With Norman Paton, Vijay Dialani, Dave Pearson, Tony Storey and Paul Watson, he was a member of the UK Database Task Force which published the blueprint for Database Access and Integration Services to foster a wider activity on the formulation of standards for databases and the Grid. From 2003 to 2008 he served on the steering group of the Open Grid Forum as Data Area Chair. He is co-author of the Web Services Data Access and Integration (WS-DAI) Specification.
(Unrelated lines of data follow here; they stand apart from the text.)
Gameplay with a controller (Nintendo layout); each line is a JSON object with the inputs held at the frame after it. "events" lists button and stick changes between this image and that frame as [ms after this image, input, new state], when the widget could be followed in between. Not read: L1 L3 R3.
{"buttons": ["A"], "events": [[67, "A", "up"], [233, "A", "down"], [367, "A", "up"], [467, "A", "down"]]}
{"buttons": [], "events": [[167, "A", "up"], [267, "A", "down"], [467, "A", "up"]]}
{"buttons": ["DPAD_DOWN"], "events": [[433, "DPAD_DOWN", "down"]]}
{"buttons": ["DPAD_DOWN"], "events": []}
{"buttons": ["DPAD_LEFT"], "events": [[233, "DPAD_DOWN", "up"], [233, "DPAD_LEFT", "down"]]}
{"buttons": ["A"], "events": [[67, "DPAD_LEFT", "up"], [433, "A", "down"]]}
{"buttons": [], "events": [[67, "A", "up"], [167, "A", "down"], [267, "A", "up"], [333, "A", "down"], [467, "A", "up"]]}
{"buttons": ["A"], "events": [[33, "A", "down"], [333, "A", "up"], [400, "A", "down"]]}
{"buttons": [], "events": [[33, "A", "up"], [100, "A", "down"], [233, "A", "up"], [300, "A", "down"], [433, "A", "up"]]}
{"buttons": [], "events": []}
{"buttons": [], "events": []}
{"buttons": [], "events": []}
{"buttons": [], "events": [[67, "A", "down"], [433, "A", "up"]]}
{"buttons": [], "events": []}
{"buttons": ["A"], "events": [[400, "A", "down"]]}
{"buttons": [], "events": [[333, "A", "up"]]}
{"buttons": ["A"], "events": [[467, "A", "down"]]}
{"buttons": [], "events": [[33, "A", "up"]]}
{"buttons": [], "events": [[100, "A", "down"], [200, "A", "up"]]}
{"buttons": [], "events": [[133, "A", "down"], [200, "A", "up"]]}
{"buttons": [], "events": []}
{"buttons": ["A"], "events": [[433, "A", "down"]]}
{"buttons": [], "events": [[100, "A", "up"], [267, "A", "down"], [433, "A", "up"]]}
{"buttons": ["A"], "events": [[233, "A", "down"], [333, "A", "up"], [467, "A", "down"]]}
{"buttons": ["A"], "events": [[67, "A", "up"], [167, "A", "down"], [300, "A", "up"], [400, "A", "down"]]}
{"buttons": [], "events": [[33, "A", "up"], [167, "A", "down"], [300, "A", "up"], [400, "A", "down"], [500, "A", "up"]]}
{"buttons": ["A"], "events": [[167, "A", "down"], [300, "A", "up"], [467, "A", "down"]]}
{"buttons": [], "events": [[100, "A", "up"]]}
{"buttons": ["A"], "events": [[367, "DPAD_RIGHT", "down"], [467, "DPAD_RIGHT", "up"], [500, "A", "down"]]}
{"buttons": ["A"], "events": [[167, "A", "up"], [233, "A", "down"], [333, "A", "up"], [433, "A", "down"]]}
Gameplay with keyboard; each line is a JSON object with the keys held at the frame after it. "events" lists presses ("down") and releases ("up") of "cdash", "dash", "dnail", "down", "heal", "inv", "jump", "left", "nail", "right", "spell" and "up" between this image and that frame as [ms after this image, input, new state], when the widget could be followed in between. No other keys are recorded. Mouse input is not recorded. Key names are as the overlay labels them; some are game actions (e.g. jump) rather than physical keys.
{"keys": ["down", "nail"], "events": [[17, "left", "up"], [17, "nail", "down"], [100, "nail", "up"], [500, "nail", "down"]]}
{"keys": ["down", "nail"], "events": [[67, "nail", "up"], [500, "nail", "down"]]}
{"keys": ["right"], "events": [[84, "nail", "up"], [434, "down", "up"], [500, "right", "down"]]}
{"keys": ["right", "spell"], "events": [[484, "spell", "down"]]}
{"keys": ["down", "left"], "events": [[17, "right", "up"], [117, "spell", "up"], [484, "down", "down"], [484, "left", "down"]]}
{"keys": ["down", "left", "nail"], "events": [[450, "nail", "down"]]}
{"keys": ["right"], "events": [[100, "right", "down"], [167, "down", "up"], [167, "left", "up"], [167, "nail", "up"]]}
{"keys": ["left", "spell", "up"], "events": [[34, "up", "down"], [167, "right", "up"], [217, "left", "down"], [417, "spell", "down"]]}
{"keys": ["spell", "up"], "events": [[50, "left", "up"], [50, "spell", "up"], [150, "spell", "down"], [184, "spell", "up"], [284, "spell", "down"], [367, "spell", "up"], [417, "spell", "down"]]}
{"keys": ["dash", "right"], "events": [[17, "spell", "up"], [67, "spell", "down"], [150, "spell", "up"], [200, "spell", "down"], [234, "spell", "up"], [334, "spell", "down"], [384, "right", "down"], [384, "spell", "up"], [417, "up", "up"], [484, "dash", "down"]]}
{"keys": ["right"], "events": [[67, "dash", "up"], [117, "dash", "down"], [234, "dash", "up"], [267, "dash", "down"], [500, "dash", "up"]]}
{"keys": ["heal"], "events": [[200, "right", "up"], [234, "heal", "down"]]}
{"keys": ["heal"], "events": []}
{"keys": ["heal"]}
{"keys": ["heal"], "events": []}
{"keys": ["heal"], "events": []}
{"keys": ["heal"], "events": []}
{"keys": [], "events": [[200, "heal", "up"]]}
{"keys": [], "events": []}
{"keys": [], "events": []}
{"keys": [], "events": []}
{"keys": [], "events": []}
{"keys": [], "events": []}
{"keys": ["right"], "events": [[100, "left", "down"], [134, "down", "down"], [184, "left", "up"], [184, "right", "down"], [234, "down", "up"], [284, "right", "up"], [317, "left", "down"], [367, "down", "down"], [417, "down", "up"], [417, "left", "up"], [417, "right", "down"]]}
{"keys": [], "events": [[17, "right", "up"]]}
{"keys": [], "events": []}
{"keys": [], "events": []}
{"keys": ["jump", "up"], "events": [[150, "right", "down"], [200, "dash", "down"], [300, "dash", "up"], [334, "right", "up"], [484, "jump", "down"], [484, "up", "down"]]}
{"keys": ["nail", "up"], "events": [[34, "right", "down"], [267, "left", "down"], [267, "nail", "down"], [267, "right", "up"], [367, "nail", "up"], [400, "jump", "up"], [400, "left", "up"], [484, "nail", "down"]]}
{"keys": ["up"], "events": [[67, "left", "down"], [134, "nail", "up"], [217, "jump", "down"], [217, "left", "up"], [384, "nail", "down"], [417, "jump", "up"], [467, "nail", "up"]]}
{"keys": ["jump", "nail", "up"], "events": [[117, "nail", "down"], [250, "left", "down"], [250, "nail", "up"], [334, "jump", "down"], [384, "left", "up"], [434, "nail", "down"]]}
He has had a long association with the Very Large Database (VLDB) conference series, and was Programme Committee Chair of VLDB 99. He has been instrumental in setting up the XLDB-Europe series of satellite workshops which identify trends, commonalities and major roadblocks related to building eXtremely Large Data Bases (currently referring to databases whose size is 1 petabyte or greater).

== Biography ==

=== Early years ===

Atkinson was born in East Anglia where his father was in the RAF bomber command, on what is now Stansted Airport. They lived in Wembley for part of the war and after his father was demobbed moved to Flushing in Cornwall where his father managed an Electrical company. His first memory of his home in Cornwall was seeing the sea at the bottom of their garden. He spent a childhood on the beach, bringing seafood home for meals. He had an interest in boats and sailing, first a rowing boat, then an Enterprise sailing dinghy that he built himself and then yachts. On at least one occasion he attempted to rescue people from the sea. He won many prizes as a dinghy sailor. He learned electrics from his father, assisting him connecting farms to the new national grid. They also went down mines and clay-pits to install winding gears. The village school he attended had a single class, and teacher Miss Copp (untrained) was an inspiration to him. She advised his parents that he had the potential to attend the University of Cambridge while young, and also reprimanded him for his early difficulties in writing. He went on to attend Falmouth Grammar, and travelled to school by boat, crossing the Fal Estuary. He contracted rheumatic fever and was unable to attend school for a year during which time he read many science books.

=== University ===
Atkinson got a Scholarship to Cambridge where he read physics. He started in 1962. Having passed everything needed for a first class honours degree by the end of his 2nd year was able to spend his third year on different subjects. He stayed on for a fourth year to do the new Diploma in Computing.

=== Personal ===
He met his first wife Valerie Ross in Cambridge and they were married in 1967. They left Cambridge to start the department of Computer Science at the new Lancaster University and their first daughter, Kirsteen, was born there. Later they had two more daughters, Tamzyn and Janna. Valerie died in 1994. He is married to Kathy Humphry whom he first met in 1978 at the University of Edinburgh where she was a Computing Officer.

=== Miscellaneous events and interests ===
He won "The Scotsman – Innovator of the Year" Prize in 2002, sponsored by Glenfiddich.